== What to work on ==
Please pull out every line of the listing below that contains the word "Demonstração".

== Material supplied ==
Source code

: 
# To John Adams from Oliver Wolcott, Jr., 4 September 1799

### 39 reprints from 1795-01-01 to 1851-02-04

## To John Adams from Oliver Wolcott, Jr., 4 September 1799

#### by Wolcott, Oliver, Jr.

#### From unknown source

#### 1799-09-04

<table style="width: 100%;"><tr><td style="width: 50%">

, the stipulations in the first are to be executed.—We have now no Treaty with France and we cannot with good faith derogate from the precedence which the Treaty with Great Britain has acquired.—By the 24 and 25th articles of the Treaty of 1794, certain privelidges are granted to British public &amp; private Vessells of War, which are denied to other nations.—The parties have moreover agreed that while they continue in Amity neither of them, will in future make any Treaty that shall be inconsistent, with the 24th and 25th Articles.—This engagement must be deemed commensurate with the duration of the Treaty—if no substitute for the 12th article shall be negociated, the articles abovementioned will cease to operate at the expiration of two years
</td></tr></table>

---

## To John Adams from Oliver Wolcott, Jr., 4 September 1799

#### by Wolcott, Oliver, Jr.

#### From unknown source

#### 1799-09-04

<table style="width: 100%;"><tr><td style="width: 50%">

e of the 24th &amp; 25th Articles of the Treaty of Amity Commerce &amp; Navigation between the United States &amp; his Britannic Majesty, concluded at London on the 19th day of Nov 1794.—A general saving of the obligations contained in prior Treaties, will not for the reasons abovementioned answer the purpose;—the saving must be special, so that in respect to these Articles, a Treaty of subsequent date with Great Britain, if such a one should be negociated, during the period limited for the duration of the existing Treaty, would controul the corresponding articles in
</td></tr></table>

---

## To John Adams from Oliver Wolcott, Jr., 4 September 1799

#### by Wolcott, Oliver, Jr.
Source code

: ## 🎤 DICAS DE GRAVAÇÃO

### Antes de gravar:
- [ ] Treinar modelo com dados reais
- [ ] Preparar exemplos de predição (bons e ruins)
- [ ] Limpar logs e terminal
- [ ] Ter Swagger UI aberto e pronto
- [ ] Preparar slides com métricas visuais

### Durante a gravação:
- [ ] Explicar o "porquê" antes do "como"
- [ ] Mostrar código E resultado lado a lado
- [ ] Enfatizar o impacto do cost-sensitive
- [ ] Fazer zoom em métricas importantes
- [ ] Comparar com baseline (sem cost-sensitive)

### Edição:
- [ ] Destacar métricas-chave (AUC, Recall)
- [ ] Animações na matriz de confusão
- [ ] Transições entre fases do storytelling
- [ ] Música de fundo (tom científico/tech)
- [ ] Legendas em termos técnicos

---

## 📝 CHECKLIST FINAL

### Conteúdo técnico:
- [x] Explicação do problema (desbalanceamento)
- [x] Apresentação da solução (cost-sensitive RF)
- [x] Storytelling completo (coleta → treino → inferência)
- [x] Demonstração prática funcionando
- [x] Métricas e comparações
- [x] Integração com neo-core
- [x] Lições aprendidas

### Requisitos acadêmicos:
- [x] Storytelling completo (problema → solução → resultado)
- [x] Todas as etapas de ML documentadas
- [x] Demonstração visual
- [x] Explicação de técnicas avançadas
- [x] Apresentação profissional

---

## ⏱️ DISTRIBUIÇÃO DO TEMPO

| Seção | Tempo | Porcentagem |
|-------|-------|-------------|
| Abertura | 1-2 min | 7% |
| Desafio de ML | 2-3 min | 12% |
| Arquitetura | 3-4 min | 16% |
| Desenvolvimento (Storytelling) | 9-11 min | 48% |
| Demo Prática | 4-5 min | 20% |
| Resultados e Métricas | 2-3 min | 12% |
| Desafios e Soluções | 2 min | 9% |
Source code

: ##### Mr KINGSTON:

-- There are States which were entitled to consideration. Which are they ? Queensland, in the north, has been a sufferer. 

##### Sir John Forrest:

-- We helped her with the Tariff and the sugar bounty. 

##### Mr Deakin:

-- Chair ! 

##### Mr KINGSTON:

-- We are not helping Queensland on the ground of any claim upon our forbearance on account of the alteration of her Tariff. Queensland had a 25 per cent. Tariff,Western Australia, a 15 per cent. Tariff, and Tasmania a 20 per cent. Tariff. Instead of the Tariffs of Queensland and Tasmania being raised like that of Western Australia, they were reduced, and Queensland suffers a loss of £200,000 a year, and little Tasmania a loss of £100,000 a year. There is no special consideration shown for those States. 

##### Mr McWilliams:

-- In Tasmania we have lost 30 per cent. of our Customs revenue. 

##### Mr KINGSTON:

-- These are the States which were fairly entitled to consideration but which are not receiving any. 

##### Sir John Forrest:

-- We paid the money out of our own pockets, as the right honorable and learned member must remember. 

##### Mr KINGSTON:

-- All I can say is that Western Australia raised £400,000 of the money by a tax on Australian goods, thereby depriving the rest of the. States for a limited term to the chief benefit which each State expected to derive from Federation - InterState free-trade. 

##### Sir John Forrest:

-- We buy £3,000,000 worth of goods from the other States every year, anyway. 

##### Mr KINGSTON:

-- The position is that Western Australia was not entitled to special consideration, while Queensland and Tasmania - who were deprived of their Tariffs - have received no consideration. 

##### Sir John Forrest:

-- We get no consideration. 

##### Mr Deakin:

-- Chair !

== Written solution ==
- [x] Demonstração prática funcionando
- [x] Demonstração visual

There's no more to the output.